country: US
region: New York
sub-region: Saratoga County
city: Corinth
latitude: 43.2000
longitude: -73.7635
+---+
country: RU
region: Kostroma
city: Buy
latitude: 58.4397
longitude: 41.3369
+---+
Problem
Put the lines of the records, starting at the line that contains "country: US" and ending at the line that contains "longitude: -73.7635", into a Markdown table with the columns Row and Entry. Number each row and leave out any blank lines.

Problem solution
| Row | Entry |
|---|---|
| 1 | country: US |
| 2 | region: New York |
| 3 | sub-region: Saratoga County |
| 4 | city: Corinth |
| 5 | latitude: 43.2000 |
| 6 | longitude: -73.7635 |